Work instructions |
Report every line of the data that includes "nghiệp".

Extracted entries |

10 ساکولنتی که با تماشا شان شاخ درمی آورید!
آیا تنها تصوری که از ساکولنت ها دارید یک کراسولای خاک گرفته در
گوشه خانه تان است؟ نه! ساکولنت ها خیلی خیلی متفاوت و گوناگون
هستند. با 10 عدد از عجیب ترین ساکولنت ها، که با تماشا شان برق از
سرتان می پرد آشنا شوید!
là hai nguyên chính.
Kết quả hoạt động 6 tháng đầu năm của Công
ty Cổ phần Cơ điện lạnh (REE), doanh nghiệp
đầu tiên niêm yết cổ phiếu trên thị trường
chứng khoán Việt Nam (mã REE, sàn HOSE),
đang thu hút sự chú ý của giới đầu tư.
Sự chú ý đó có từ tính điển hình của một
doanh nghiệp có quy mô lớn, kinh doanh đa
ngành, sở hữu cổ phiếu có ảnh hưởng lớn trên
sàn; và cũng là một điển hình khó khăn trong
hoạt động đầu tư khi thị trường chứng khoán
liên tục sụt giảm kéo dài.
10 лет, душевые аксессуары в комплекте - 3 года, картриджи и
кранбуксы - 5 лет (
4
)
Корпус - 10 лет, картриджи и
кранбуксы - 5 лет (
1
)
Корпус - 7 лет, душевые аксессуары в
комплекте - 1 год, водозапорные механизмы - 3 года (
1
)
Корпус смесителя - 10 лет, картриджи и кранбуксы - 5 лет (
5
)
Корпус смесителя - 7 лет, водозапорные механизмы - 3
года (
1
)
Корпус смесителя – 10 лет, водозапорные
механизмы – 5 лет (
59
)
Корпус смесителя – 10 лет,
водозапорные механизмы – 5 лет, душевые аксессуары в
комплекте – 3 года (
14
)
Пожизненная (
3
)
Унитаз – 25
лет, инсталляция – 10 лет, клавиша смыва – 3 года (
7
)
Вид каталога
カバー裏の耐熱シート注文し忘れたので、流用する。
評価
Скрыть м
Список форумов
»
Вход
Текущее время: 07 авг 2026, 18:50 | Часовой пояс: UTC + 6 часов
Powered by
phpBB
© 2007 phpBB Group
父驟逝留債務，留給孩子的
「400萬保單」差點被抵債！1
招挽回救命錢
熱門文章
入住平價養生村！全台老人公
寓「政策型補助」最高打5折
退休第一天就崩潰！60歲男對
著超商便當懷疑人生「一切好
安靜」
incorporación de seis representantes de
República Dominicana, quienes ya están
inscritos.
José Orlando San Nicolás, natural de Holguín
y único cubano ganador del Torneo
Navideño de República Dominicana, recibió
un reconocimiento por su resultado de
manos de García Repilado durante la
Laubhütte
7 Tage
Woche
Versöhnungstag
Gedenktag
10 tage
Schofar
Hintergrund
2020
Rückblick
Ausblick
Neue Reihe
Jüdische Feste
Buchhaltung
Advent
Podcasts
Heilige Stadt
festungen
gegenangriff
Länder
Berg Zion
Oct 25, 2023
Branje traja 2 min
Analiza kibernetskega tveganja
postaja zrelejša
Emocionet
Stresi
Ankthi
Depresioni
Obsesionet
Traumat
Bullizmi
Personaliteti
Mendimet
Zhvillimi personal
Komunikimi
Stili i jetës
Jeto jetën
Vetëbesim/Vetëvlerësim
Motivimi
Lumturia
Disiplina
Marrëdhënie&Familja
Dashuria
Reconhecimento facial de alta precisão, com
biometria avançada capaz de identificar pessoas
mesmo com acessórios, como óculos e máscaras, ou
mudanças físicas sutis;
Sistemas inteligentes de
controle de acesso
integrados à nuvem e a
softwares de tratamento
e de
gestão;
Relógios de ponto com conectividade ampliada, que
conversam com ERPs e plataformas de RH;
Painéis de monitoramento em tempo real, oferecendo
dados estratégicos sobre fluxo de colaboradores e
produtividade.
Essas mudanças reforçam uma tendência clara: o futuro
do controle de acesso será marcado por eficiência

Output for this exercise |
ty Cổ phần Cơ điện lạnh (REE), doanh nghiệp
doanh nghiệp có quy mô lớn, kinh doanh đa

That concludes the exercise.